Write SQL for CTR and revenue
Company: Meta
Role: Data Scientist
Category: Data Manipulation (SQL/Python)
Difficulty: medium
Interview Round: Technical Screen
Write SQL for the following two tasks.
**Problem 1: CTR during peak vs. non-peak hours**
You are given three tables:
- `ads(ad_id BIGINT, advertiser_id BIGINT, ad_type STRING, status STRING, created_at TIMESTAMP)`
- `impressions(impression_id BIGINT, ad_id BIGINT, user_id BIGINT, impression_ts TIMESTAMP, clicked BOOLEAN)`
- `conversions(conversion_id BIGINT, impression_id BIGINT, conversion_ts TIMESTAMP, conversion_value_usd DECIMAL(18,2))`
Key relationships:
- `ads.ad_id = impressions.ad_id`
- `impressions.impression_id = conversions.impression_id`
Assume all timestamps are stored in UTC. For the last 30 complete days, compare click-through rate during **peak hours** versus **non-peak hours** for active ads.

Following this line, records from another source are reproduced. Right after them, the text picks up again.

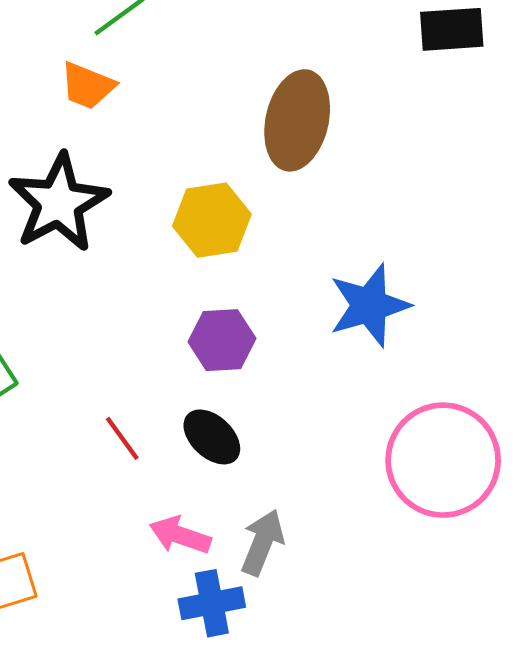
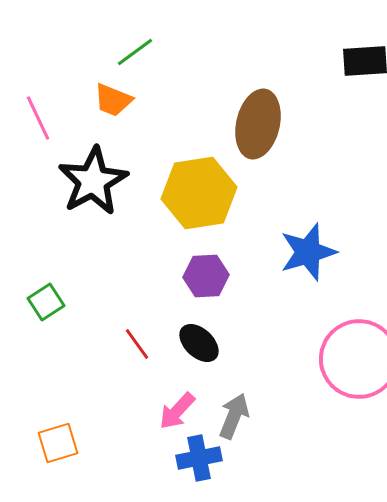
yellow hexagon: (212, 220) -> (199, 193), size x1.4
pink arrow: (180, 535) -> (177, 411), turned -66

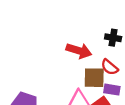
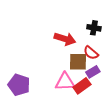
purple rectangle: (112, 90) -> (93, 72), turned -40

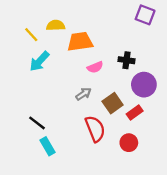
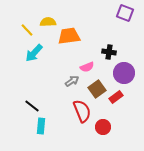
pink semicircle: (95, 67) -> (87, 67), moved
red circle: (129, 143) -> (103, 127), moved
cyan rectangle: (47, 146) -> (41, 126), turned 35

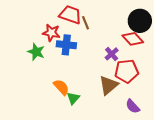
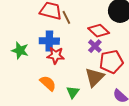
red star: (51, 33) -> (56, 55), moved
red diamond: (133, 39) -> (99, 31), moved
green triangle: (73, 98) -> (73, 92), moved

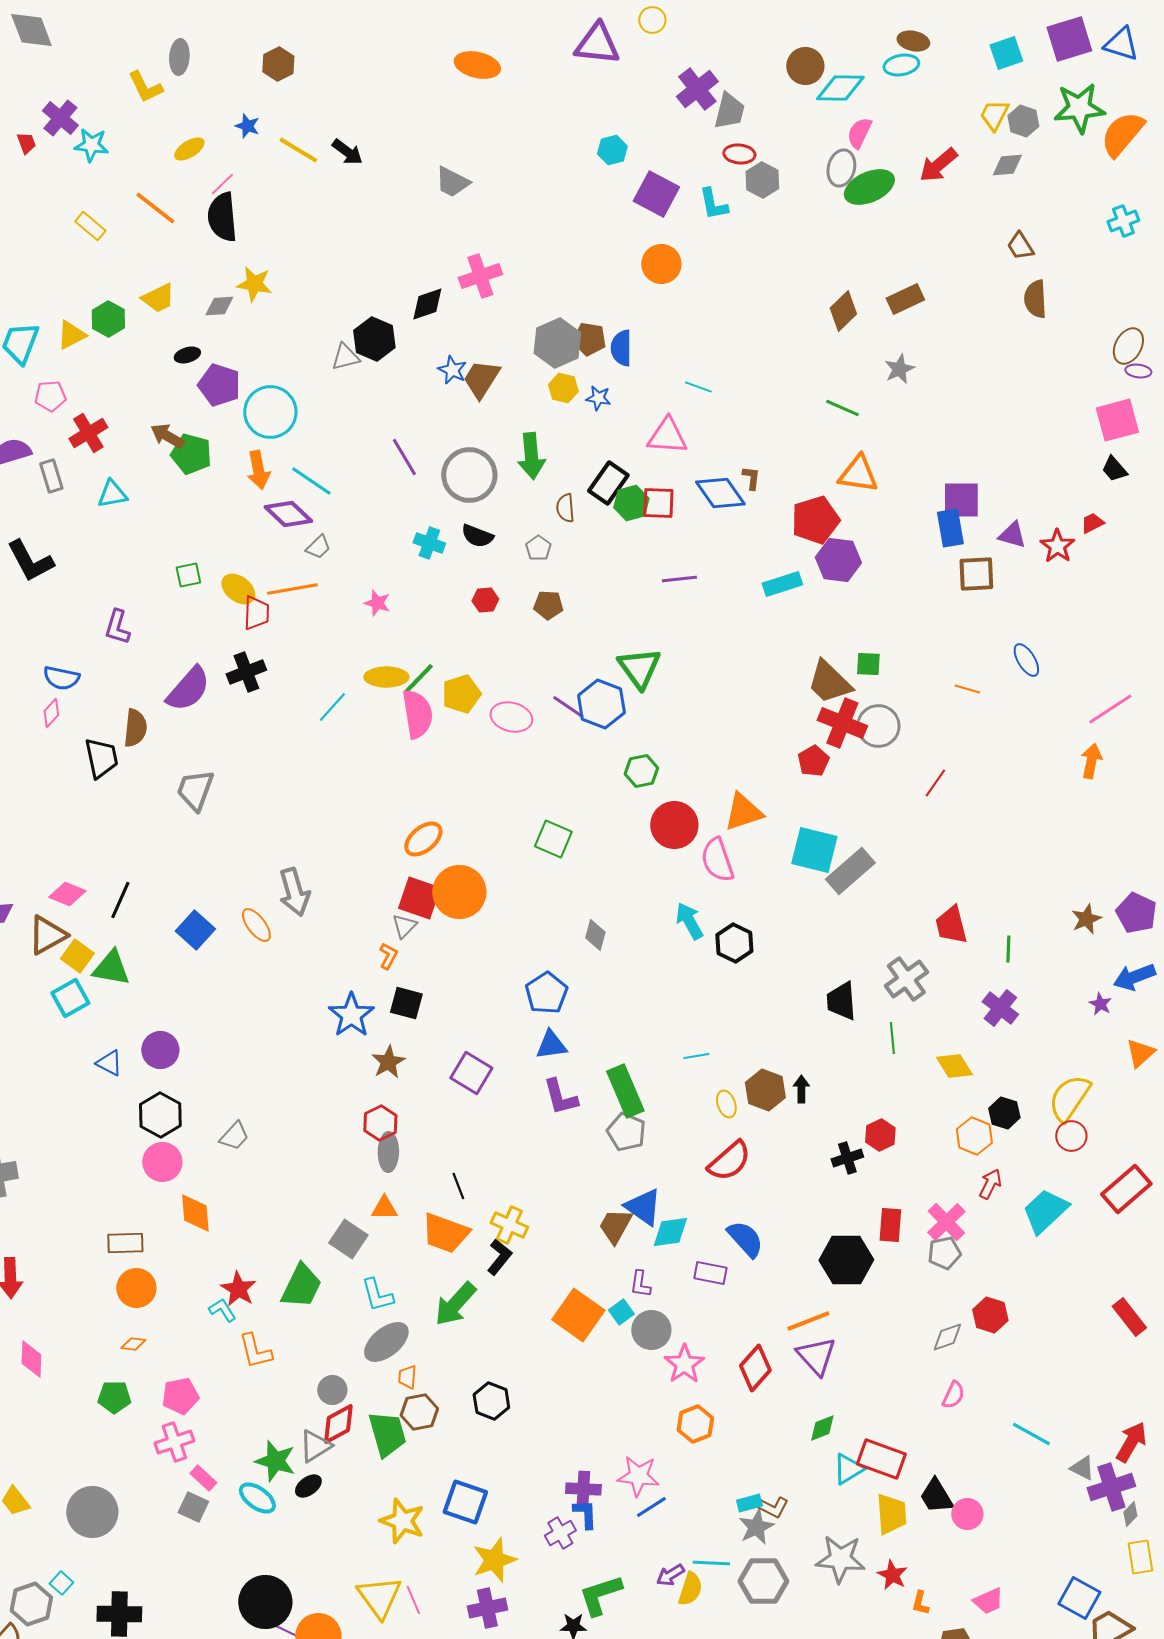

Define:
- peak hours = `18:00:00` to `21:59:59` UTC
- non-peak hours = all other times
- CTR = `clicks / impressions`, where a click is an impression row with `clicked = TRUE`
Return one row per time bucket with these columns:
- `time_bucket` (`'peak'` or `'non_peak'`)
- `impression_count`
- `click_count`
- `ctr`
**Problem 2: US and global ad revenue with FX conversion**
You are given two tables:
- `ad_revenue(event_date DATE, ad_id BIGINT, country_code STRING, currency_code STRING, revenue_local DECIMAL(18,2))`
- `fx_rates(rate_date DATE, currency_code STRING, usd_per_unit DECIMAL(18,6))`
Key relationships:
- `ad_revenue.event_date = fx_rates.rate_date`
- `ad_revenue.currency_code = fx_rates.currency_code`
Assume `usd_per_unit` means 1 unit of local currency equals `usd_per_unit` USD, all dates are UTC calendar dates, and `USD` has a rate of `1.0`. For each date in January 2024, calculate:
- US ad revenue in USD, where `country_code = 'US'`
- global ad revenue in USD, across all countries
Return:
- `event_date`
- `us_revenue_usd`
- `global_revenue_usd`
Quick Answer: This question evaluates SQL-based data manipulation competency, including multi-table joins, aggregations, time-based bucketing and filtering for CTR calculation, and currency conversion using FX rate lookups within the Data Manipulation (SQL/Python) domain.